Required task 1 → Please locate every line in the records below that contains the string "cover", treating case as significant, and copy each of those lines.

Passage to read →

Concurrency

Question 1

Should I use GCD or Operations?

Answer 1

GCD tends to be simpler to work with for simple tasks you just need to execute and forget.

Operations provide much more functionality when you need to keep track of a job or maintain the ability to cancel it.

Question 2

Serial and concurrent queues

Answer 2

Serial queues only have a single thread associated with them and thus only allow a single task to be executed at any given time.

A concurrent queue, on the other hand, is able to utilize as many threads as the system has resources for. Threads will be created and released as necessary on a concurrent queue.

Question 3

Synchronous and asynchronous tasks

Answer 3

When running a task synchronously, your app will wait and block the current run loop until execution finishes before moving on to the next task.

Alternatively, a task that is run asynchronously will start, but return execution to your app immediately. This way, the app is free to run other tasks while the first one is executing.

Question 4

Operations

Answer 4

Has states

Question 5

BlockOperation

Answer 5

BlockOperation subclasses Operation for you and manages the concurrent execution of one or more closures on the default global queue

Block operations run concurrently. If you need them to run serially, you’ll need to setup a dispatch queue instead.

Question 6

Quality of service queues

Answer 6

◦ .userInteractive

◦ .userInitiated

◦ .utility

◦ .background

◦ .default and .unspecified

Question 7

Global queues

Answer 7

Global queues are always concurrent and first-in, first-out.

Question 8

When you add a higher task to global queue ->

Answer 8

You can specify a QoS yourself, but as soon as you’ll add a task with a higher QoS, your queue’s QoS service will be increased to match it.

Question 9

You never want to execute something synchronously against

Answer 9

the main queue

Question 10

When you want a DispatchGroup?

Supplied data →
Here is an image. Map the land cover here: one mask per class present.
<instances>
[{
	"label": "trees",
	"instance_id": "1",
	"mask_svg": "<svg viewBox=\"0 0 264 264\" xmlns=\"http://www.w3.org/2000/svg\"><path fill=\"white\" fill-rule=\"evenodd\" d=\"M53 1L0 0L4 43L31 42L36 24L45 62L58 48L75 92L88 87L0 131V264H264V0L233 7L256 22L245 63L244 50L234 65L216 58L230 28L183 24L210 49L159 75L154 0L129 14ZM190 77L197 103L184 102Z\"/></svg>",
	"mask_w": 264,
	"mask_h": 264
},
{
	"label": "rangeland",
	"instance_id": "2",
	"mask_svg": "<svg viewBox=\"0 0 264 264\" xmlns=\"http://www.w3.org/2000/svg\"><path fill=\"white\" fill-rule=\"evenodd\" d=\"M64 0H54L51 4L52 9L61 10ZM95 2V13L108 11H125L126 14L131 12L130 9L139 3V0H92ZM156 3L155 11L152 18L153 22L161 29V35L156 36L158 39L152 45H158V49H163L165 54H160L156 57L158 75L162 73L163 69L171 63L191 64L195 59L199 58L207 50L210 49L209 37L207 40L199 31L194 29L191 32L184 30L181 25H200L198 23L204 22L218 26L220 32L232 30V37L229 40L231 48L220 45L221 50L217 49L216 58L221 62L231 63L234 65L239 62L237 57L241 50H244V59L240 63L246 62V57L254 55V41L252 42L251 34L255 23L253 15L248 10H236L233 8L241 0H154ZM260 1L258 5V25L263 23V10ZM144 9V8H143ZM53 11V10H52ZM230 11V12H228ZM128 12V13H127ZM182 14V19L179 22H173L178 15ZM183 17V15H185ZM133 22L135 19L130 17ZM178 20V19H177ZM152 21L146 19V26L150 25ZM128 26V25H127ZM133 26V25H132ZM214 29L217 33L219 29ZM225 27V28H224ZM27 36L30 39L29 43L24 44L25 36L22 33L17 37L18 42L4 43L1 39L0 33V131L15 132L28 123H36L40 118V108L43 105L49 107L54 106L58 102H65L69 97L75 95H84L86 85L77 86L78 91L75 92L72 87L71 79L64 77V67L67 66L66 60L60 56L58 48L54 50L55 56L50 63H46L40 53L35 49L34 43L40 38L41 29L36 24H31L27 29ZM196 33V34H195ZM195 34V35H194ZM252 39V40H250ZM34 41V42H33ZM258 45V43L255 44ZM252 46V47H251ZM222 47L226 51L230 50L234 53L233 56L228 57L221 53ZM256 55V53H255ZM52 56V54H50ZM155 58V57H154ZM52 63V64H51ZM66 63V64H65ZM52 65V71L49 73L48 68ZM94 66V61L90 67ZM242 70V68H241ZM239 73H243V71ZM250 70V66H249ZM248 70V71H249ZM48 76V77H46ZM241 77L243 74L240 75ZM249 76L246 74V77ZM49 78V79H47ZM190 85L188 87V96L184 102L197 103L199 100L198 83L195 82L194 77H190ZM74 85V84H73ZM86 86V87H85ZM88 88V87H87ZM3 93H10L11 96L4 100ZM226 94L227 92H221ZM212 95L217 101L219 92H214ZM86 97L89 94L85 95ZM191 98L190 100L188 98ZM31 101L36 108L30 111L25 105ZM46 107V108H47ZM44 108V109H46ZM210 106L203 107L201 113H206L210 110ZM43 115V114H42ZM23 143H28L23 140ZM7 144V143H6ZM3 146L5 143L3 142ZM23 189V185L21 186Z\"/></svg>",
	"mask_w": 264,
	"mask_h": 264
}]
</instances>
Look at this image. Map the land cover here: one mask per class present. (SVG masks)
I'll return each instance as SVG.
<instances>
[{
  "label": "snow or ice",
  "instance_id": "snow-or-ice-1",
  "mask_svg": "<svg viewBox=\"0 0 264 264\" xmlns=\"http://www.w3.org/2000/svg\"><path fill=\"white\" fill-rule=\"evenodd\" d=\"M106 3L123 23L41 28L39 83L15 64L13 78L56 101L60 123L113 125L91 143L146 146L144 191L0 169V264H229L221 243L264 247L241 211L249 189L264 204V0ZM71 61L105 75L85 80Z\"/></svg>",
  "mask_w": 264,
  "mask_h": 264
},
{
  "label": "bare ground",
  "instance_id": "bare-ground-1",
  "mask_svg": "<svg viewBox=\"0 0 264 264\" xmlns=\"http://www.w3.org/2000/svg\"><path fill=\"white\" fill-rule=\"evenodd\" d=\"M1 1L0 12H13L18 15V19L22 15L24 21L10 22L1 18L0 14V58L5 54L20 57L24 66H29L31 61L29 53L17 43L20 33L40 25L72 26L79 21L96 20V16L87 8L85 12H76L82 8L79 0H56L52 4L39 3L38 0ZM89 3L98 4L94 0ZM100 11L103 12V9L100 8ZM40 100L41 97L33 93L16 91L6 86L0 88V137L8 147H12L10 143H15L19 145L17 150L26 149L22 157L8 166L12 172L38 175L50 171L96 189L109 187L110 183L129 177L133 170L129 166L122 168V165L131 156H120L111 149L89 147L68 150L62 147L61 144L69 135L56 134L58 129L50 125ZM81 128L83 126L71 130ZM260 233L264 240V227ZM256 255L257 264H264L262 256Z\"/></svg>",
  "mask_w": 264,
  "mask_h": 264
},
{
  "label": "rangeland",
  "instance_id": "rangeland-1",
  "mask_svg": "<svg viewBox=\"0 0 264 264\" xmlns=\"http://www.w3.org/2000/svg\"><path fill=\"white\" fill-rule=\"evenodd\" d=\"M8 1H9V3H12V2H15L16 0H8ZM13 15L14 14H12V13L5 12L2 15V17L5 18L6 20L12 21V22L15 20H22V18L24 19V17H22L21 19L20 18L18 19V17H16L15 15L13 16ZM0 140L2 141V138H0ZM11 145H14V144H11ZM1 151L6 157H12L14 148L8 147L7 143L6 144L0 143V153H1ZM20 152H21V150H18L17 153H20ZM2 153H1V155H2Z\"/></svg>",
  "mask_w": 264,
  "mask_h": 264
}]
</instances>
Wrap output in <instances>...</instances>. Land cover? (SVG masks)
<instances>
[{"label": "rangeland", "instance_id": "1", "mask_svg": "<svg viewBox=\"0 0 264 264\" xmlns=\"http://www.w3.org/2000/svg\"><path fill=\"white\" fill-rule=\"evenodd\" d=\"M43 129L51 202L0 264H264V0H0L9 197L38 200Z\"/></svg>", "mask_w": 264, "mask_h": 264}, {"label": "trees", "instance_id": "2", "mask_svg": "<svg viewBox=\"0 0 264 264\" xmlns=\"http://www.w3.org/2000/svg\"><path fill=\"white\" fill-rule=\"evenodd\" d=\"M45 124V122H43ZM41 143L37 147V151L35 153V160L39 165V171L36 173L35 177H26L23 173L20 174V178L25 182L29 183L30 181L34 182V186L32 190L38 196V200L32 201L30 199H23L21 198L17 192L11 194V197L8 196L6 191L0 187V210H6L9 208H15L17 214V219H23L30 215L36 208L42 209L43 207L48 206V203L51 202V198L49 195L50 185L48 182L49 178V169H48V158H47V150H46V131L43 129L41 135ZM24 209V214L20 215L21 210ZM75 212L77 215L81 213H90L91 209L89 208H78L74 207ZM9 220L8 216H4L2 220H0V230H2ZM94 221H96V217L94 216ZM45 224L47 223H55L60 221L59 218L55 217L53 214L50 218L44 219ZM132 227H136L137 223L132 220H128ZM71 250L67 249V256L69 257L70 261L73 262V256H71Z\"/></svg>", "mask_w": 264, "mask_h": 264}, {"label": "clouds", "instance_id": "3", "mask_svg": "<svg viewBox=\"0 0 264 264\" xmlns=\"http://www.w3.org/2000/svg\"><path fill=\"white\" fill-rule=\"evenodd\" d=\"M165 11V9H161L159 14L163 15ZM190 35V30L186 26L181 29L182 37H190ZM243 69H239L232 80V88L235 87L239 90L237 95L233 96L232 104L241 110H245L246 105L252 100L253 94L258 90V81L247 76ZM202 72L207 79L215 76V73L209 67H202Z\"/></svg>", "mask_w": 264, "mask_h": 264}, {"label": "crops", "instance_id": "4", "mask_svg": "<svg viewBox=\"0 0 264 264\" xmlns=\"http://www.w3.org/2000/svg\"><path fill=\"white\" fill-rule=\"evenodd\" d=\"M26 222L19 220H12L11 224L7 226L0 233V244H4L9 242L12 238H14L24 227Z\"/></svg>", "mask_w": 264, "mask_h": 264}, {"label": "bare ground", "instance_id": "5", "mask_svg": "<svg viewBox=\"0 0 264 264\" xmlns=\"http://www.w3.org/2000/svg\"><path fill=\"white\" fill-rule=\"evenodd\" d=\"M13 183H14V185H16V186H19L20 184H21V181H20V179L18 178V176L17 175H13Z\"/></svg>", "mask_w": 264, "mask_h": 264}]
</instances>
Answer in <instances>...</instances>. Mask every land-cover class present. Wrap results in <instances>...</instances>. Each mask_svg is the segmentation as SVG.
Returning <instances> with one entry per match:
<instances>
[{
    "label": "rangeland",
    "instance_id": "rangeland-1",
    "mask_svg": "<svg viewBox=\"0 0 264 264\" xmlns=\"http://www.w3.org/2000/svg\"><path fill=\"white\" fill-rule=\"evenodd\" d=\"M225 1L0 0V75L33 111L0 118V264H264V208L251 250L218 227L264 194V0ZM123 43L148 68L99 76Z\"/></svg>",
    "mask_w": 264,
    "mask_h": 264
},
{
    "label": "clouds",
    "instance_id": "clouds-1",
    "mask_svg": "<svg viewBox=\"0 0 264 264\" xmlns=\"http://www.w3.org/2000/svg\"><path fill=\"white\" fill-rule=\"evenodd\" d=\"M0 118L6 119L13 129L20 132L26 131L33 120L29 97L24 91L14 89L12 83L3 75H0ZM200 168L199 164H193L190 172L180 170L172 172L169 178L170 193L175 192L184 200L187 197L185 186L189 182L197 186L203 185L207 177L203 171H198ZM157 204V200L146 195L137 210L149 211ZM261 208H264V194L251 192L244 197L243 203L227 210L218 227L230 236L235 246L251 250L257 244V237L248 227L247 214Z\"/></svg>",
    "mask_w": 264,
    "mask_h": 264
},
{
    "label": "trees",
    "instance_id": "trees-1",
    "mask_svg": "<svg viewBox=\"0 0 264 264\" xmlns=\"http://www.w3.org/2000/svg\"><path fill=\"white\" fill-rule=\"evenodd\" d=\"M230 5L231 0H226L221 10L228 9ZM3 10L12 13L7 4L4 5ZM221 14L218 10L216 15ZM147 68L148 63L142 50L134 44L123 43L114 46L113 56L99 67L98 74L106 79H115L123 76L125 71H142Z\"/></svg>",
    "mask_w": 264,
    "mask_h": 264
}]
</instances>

Required task 2 → Reproduce the part of the concurrency notes above that begins at the words "A concurrent queue, on" and stops after "the next task.".

Final answer 1 →
Here is an image. Map the land cover here: one mask per class present.
Look at this image. Map the land cover here: one mask per class present. (SVG masks)
Wrap output in <instances>...</instances>. Land cover? (SVG masks)
Answer in <instances>...</instances>. Mask every land-cover class present. Wrap results in <instances>...</instances>. Each mask_svg is the segmentation as SVG.

Final answer 2 →
A concurrent queue, on the other hand, is able to utilize as many threads as the system has resources for. Threads will be created and released as necessary on a concurrent queue.

Question 3

Synchronous and asynchronous tasks

Answer 3

When running a task synchronously, your app will wait and block the current run loop until execution finishes before moving on to the next task.